> [TASK DESCRIPTION]: Leave the pictures out and restate each entry below word for word.

:::

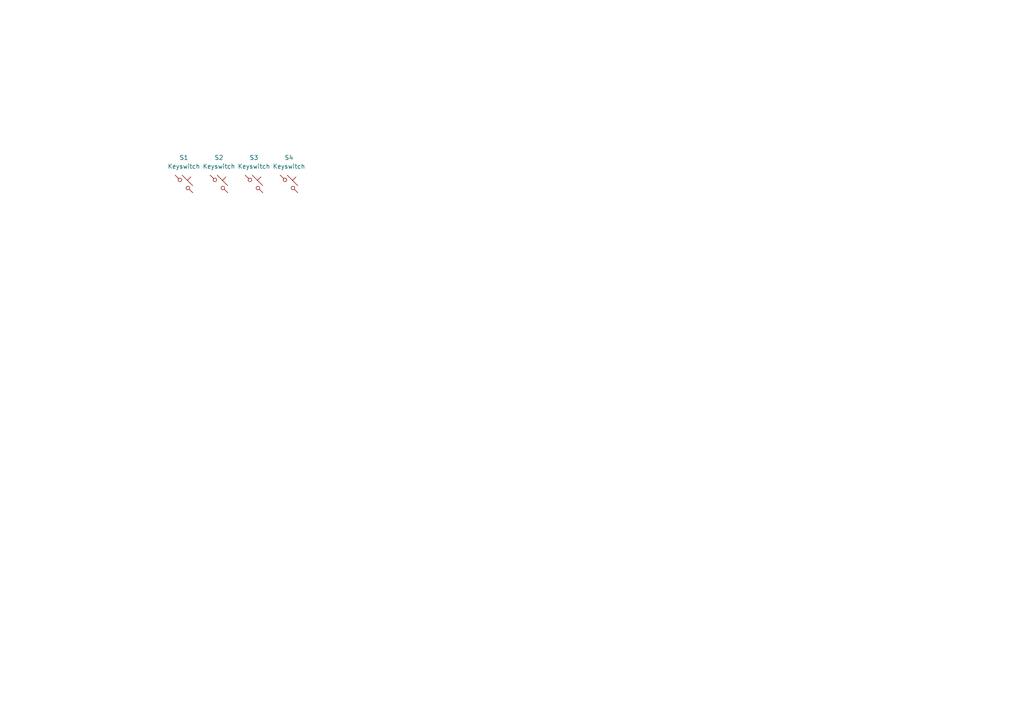
<source format=kicad_sch>
(kicad_sch
	(version 20250114)
	(generator "eeschema")
	(generator_version "9.0")
	(uuid "8f6ddba8-d5e8-487f-94eb-9251dda94705")
	(paper "A4")
	
	(symbol
		(lib_id "ScottoKeebs:Placeholder_Keyswitch")
		(at 53.34 53.34 0)
		(unit 1)
		(exclude_from_sim no)
		(in_bom yes)
		(on_board yes)
		(dnp no)
		(fields_autoplaced yes)
		(uuid "04103259-1042-47cf-abb7-ccc0706fbc67")
		(property "Reference" "S1"
			(at 53.34 45.72 0)
			(effects
				(font
					(size 1.27 1.27)
				)
			)
		)
		(property "Value" "Keyswitch"
			(at 53.34 48.26 0)
			(effects
				(font
					(size 1.27 1.27)
				)
			)
		)
		(property "Footprint" ""
			(at 53.34 53.34 0)
			(effects
				(font
					(size 1.27 1.27)
				)
				(hide yes)
			)
		)
		(property "Datasheet" "~"
			(at 53.34 53.34 0)
			(effects
				(font
					(size 1.27 1.27)
				)
				(hide yes)
			)
		)
		(property "Description" "Push button switch, normally open, two pins, 45° tilted"
			(at 53.34 53.34 0)
			(effects
				(font
					(size 1.27 1.27)
				)
				(hide yes)
			)
		)
		(pin "1"
			(uuid "756c69f7-67d1-4268-bc71-ad50408181e5")
		)
		(pin "2"
			(uuid "4de0c8c9-bfa5-40ce-80d6-2e423a0d858b")
		)
		(instances
			(project ""
				(path "/8f6ddba8-d5e8-487f-94eb-9251dda94705"
					(reference "S1")
					(unit 1)
				)
			)
		)
	)
	(symbol
		(lib_id "ScottoKeebs:Placeholder_Keyswitch")
		(at 83.82 53.34 0)
		(unit 1)
		(exclude_from_sim no)
		(in_bom yes)
		(on_board yes)
		(dnp no)
		(fields_autoplaced yes)
		(uuid "4639087f-9f84-4e64-a342-19a1ee2039a0")
		(property "Reference" "S4"
			(at 83.82 45.72 0)
			(effects
				(font
					(size 1.27 1.27)
				)
			)
		)
		(property "Value" "Keyswitch"
			(at 83.82 48.26 0)
			(effects
				(font
					(size 1.27 1.27)
				)
			)
		)
		(property "Footprint" ""
			(at 83.82 53.34 0)
			(effects
				(font
					(size 1.27 1.27)
				)
				(hide yes)
			)
		)
		(property "Datasheet" "~"
			(at 83.82 53.34 0)
			(effects
				(font
					(size 1.27 1.27)
				)
				(hide yes)
			)
		)
		(property "Description" "Push button switch, normally open, two pins, 45° tilted"
			(at 83.82 53.34 0)
			(effects
				(font
					(size 1.27 1.27)
				)
				(hide yes)
			)
		)
		(pin "1"
			(uuid "ff7e9fdd-2ffa-4c08-89cd-d204a038030d")
		)
		(pin "2"
			(uuid "1ef91ac5-d1ca-4c39-bcca-10426341af40")
		)
		(instances
			(project "keyswitch"
				(path "/8f6ddba8-d5e8-487f-94eb-9251dda94705"
					(reference "S4")
					(unit 1)
				)
			)
		)
	)
	(symbol
		(lib_id "ScottoKeebs:Placeholder_Keyswitch")
		(at 73.66 53.34 0)
		(unit 1)
		(exclude_from_sim no)
		(in_bom yes)
		(on_board yes)
		(dnp no)
		(fields_autoplaced yes)
		(uuid "760170ef-2e51-4dbd-9a8e-e277f37ec3fa")
		(property "Reference" "S3"
			(at 73.66 45.72 0)
			(effects
				(font
					(size 1.27 1.27)
				)
			)
		)
		(property "Value" "Keyswitch"
			(at 73.66 48.26 0)
			(effects
				(font
					(size 1.27 1.27)
				)
			)
		)
		(property "Footprint" ""
			(at 73.66 53.34 0)
			(effects
				(font
					(size 1.27 1.27)
				)
				(hide yes)
			)
		)
		(property "Datasheet" "~"
			(at 73.66 53.34 0)
			(effects
				(font
					(size 1.27 1.27)
				)
				(hide yes)
			)
		)
		(property "Description" "Push button switch, normally open, two pins, 45° tilted"
			(at 73.66 53.34 0)
			(effects
				(font
					(size 1.27 1.27)
				)
				(hide yes)
			)
		)
		(pin "1"
			(uuid "3ca9c68f-1d7c-491c-92bb-115bcbb77336")
		)
		(pin "2"
			(uuid "3e08eb8a-b3e9-4a91-a45f-218c663eb969")
		)
		(instances
			(project "keyswitch"
				(path "/8f6ddba8-d5e8-487f-94eb-9251dda94705"
					(reference "S3")
					(unit 1)
				)
			)
		)
	)
	(symbol
		(lib_id "ScottoKeebs:Placeholder_Keyswitch")
		(at 63.5 53.34 0)
		(unit 1)
		(exclude_from_sim no)
		(in_bom yes)
		(on_board yes)
		(dnp no)
		(fields_autoplaced yes)
		(uuid "7c8b781d-dbc6-4d37-92a0-a357b0448cc8")
		(property "Reference" "S2"
			(at 63.5 45.72 0)
			(effects
				(font
					(size 1.27 1.27)
				)
			)
		)
		(property "Value" "Keyswitch"
			(at 63.5 48.26 0)
			(effects
				(font
					(size 1.27 1.27)
				)
			)
		)
		(property "Footprint" ""
			(at 63.5 53.34 0)
			(effects
				(font
					(size 1.27 1.27)
				)
				(hide yes)
			)
		)
		(property "Datasheet" "~"
			(at 63.5 53.34 0)
			(effects
				(font
					(size 1.27 1.27)
				)
				(hide yes)
			)
		)
		(property "Description" "Push button switch, normally open, two pins, 45° tilted"
			(at 63.5 53.34 0)
			(effects
				(font
					(size 1.27 1.27)
				)
				(hide yes)
			)
		)
		(pin "1"
			(uuid "680198c3-24fa-4a8c-b340-a26935240664")
		)
		(pin "2"
			(uuid "706af38d-53d8-4336-b504-db7a72827b1d")
		)
		(instances
			(project "keyswitch"
				(path "/8f6ddba8-d5e8-487f-94eb-9251dda94705"
					(reference "S2")
					(unit 1)
				)
			)
		)
	)
	(sheet_instances
		(path "/"
			(page "1")
		)
	)
	(embedded_fonts no)
)

</source>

:::

> [ANSWER SPACE]:
<source format=kicad_sch>
(kicad_sch
	(version 20250114)
	(generator "eeschema")
	(generator_version "9.0")
	(uuid "8f6ddba8-d5e8-487f-94eb-9251dda94705")
	(paper "A4")
	
	(symbol
		(lib_id "ScottoKeebs:Placeholder_Keyswitch")
		(at 53.34 53.34 0)
		(unit 1)
		(exclude_from_sim no)
		(in_bom yes)
		(on_board yes)
		(dnp no)
		(fields_autoplaced yes)
		(uuid "04103259-1042-47cf-abb7-ccc0706fbc67")
		(property "Reference" "S1"
			(at 53.34 45.72 0)
			(effects
				(font
					(size 1.27 1.27)
				)
			)
		)
		(property "Value" "Keyswitch"
			(at 53.34 48.26 0)
			(effects
				(font
					(size 1.27 1.27)
				)
			)
		)
		(property "Footprint" ""
			(at 53.34 53.34 0)
			(effects
				(font
					(size 1.27 1.27)
				)
				(hide yes)
			)
		)
		(property "Datasheet" "~"
			(at 53.34 53.34 0)
			(effects
				(font
					(size 1.27 1.27)
				)
				(hide yes)
			)
		)
		(property "Description" "Push button switch, normally open, two pins, 45° tilted"
			(at 53.34 53.34 0)
			(effects
				(font
					(size 1.27 1.27)
				)
				(hide yes)
			)
		)
		(pin "1"
			(uuid "756c69f7-67d1-4268-bc71-ad50408181e5")
		)
		(pin "2"
			(uuid "4de0c8c9-bfa5-40ce-80d6-2e423a0d858b")
		)
		(instances
			(project ""
				(path "/8f6ddba8-d5e8-487f-94eb-9251dda94705"
					(reference "S1")
					(unit 1)
				)
			)
		)
	)
	(symbol
		(lib_id "ScottoKeebs:Placeholder_Keyswitch")
		(at 83.82 53.34 0)
		(unit 1)
		(exclude_from_sim no)
		(in_bom yes)
		(on_board yes)
		(dnp no)
		(fields_autoplaced yes)
		(uuid "4639087f-9f84-4e64-a342-19a1ee2039a0")
		(property "Reference" "S4"
			(at 83.82 45.72 0)
			(effects
				(font
					(size 1.27 1.27)
				)
			)
		)
		(property "Value" "Keyswitch"
			(at 83.82 48.26 0)
			(effects
				(font
					(size 1.27 1.27)
				)
			)
		)
		(property "Footprint" ""
			(at 83.82 53.34 0)
			(effects
				(font
					(size 1.27 1.27)
				)
				(hide yes)
			)
		)
		(property "Datasheet" "~"
			(at 83.82 53.34 0)
			(effects
				(font
					(size 1.27 1.27)
				)
				(hide yes)
			)
		)
		(property "Description" "Push button switch, normally open, two pins, 45° tilted"
			(at 83.82 53.34 0)
			(effects
				(font
					(size 1.27 1.27)
				)
				(hide yes)
			)
		)
		(pin "1"
			(uuid "ff7e9fdd-2ffa-4c08-89cd-d204a038030d")
		)
		(pin "2"
			(uuid "1ef91ac5-d1ca-4c39-bcca-10426341af40")
		)
		(instances
			(project "keyswitch"
				(path "/8f6ddba8-d5e8-487f-94eb-9251dda94705"
					(reference "S4")
					(unit 1)
				)
			)
		)
	)
	(symbol
		(lib_id "ScottoKeebs:Placeholder_Keyswitch")
		(at 73.66 53.34 0)
		(unit 1)
		(exclude_from_sim no)
		(in_bom yes)
		(on_board yes)
		(dnp no)
		(fields_autoplaced yes)
		(uuid "760170ef-2e51-4dbd-9a8e-e277f37ec3fa")
		(property "Reference" "S3"
			(at 73.66 45.72 0)
			(effects
				(font
					(size 1.27 1.27)
				)
			)
		)
		(property "Value" "Keyswitch"
			(at 73.66 48.26 0)
			(effects
				(font
					(size 1.27 1.27)
				)
			)
		)
		(property "Footprint" ""
			(at 73.66 53.34 0)
			(effects
				(font
					(size 1.27 1.27)
				)
				(hide yes)
			)
		)
		(property "Datasheet" "~"
			(at 73.66 53.34 0)
			(effects
				(font
					(size 1.27 1.27)
				)
				(hide yes)
			)
		)
		(property "Description" "Push button switch, normally open, two pins, 45° tilted"
			(at 73.66 53.34 0)
			(effects
				(font
					(size 1.27 1.27)
				)
				(hide yes)
			)
		)
		(pin "1"
			(uuid "3ca9c68f-1d7c-491c-92bb-115bcbb77336")
		)
		(pin "2"
			(uuid "3e08eb8a-b3e9-4a91-a45f-218c663eb969")
		)
		(instances
			(project "keyswitch"
				(path "/8f6ddba8-d5e8-487f-94eb-9251dda94705"
					(reference "S3")
					(unit 1)
				)
			)
		)
	)
	(symbol
		(lib_id "ScottoKeebs:Placeholder_Keyswitch")
		(at 63.5 53.34 0)
		(unit 1)
		(exclude_from_sim no)
		(in_bom yes)
		(on_board yes)
		(dnp no)
		(fields_autoplaced yes)
		(uuid "7c8b781d-dbc6-4d37-92a0-a357b0448cc8")
		(property "Reference" "S2"
			(at 63.5 45.72 0)
			(effects
				(font
					(size 1.27 1.27)
				)
			)
		)
		(property "Value" "Keyswitch"
			(at 63.5 48.26 0)
			(effects
				(font
					(size 1.27 1.27)
				)
			)
		)
		(property "Footprint" ""
			(at 63.5 53.34 0)
			(effects
				(font
					(size 1.27 1.27)
				)
				(hide yes)
			)
		)
		(property "Datasheet" "~"
			(at 63.5 53.34 0)
			(effects
				(font
					(size 1.27 1.27)
				)
				(hide yes)
			)
		)
		(property "Description" "Push button switch, normally open, two pins, 45° tilted"
			(at 63.5 53.34 0)
			(effects
				(font
					(size 1.27 1.27)
				)
				(hide yes)
			)
		)
		(pin "1"
			(uuid "680198c3-24fa-4a8c-b340-a26935240664")
		)
		(pin "2"
			(uuid "706af38d-53d8-4336-b504-db7a72827b1d")
		)
		(instances
			(project "keyswitch"
				(path "/8f6ddba8-d5e8-487f-94eb-9251dda94705"
					(reference "S2")
					(unit 1)
				)
			)
		)
	)
	(sheet_instances
		(path "/"
			(page "1")
		)
	)
	(embedded_fonts no)
)

</source>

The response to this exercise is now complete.